A terceira maneira pela qual a aquisição impulsiona a mudança é moldando o próprio mercado. Ela decide quem pode jogar e sob quais termos. Algumas instalações têm regras que favorecem grandes empresas estabelecidas de países específicos, o que pode excluir firmas menores e mais inovadoras. O relatório aponta a Agência Espacial Europeia como um contraexemplo. Eles criaram regras específicas para ajudar pequenas empresas, como garantir pagamentos antecipados, reservar uma parcela dos contratos para elas e oferecer empréstimos especiais. Essas medidas ajudaram mais de 1.700 pequenas empresas a trabalhar com a agência, representando quase um terço de todas as suas empresas contratadas. Esse design deliberado ajudou a construir uma indústria espacial mais forte entre os estados membros.

Apesar desses exemplos claros de sucesso, o relatório constata que a maioria das organizações não está medindo o que realmente importa. Atualmente, a principal forma de essas instalações rastrearem seu sucesso é contando quanto dinheiro retorna para seus próprios países. Elas calculam uma proporção de quanto gastam com empresas locais versus quanto esses países contribuem para o projeto. Embora esse número seja fácil de contar e satisfaça demandas políticas, ele não diz nada sobre inovação. Não consegue distinguir entre a compra de uma máquina de café e o desenvolvimento de uma nova geração de microchips. Perde o valor real: as melhorias na precisão de fabricação, as novas habilidades que os trabalhadores aprendem e as capacidades de resolução de problemas que as empresas desenvolvem.

Os autores argumentam que a barreira para fazer melhor não é a falta de evidências ou de boas ideias. Eles sabem o que funciona. O problema é a falta de capacidade, cultura e vontade política. Muitas organizações tratam a aquisição como uma tarefa administrativa chata focada em seguir regras, em vez de uma ferramenta estratégica para moldar o futuro. Elas frequentemente chegam ao mercado com um design totalmente finalizado e pedem aos fornecedores que apenas o fabriquem, deixando pouco espaço para a inovação. Além disso, as pessoas que gerem esses contratos muitas vezes carecem de tempo, treinamento ou sistemas para rastrear o que acontece com uma empresa após o negócio ser concluído.

O relatório sugere que a estrutura jurídica dessas instalações, conhecida como ERICs, na verdade lhes confere uma vantagem única. Como elas são isentas de algumas regras padrão de compra da União Europeia, têm a liberdade de desenhar seus próprios sistemas para incentivar a inovação.

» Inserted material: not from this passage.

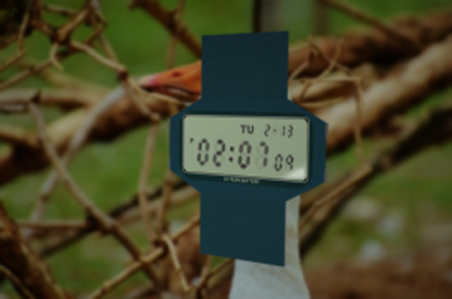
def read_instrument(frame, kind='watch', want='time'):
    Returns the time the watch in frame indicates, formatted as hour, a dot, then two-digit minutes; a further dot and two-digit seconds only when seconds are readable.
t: 2.07.09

Elas podem revisar suas regras conforme aprendem o que funciona. Os autores também apontam para o papel crescente dos "escritórios de ligação industrial", que atuam como pontes entre a instalação científica e a comunidade empresarial local. Quando esses escritórios funcionam bem, eles ajudam ativamente as empresas a entender o que é necessário e a se prepararem para inovar, em vez de apenas entregar listas de licitações.

Uma descoberta surpreendente é que a necessidade de inovação não para quando a instalação é construída. Na verdade, a fase de operações pode ser ainda mais exigente. Uma vez que uma máquina está em funcionamento, ela enfrenta problemas imprevistos que não foram antecipados durante a fase de design. Isso cria uma necessidade de empresas menores e especializadas para resolver novos enigmas. O relatório utiliza a European Spallation Source como um exemplo vivo, mostrando como as necessidades deles mudaram de construir partes pré-especificadas para resolver problemas complexos e inesperados à medida que entravam em operação.

Os autores concluem que a aquisição não é um vazamento passivo de dinheiro para a economia; é uma ferramenta projetável. Se essas organizações querem obter mais valor de seus investimentos, precisam mudar a forma como compram. Precisam afastar-se de simplesmente contar contratos e começar a medir as capacidades reais que as empresas constroem. Isso requer melhores dados, mais colaboração entre diferentes instalações e uma mudança de mentalidade, passando de ver a aquisição como uma tarefa administrativa para vê-la como um instrumento estratégico para moldar a inovação. O potencial está lá, mas realizá-lo exige um esforço deliberado para mudar as regras, a cultura e a forma como o sucesso é medido.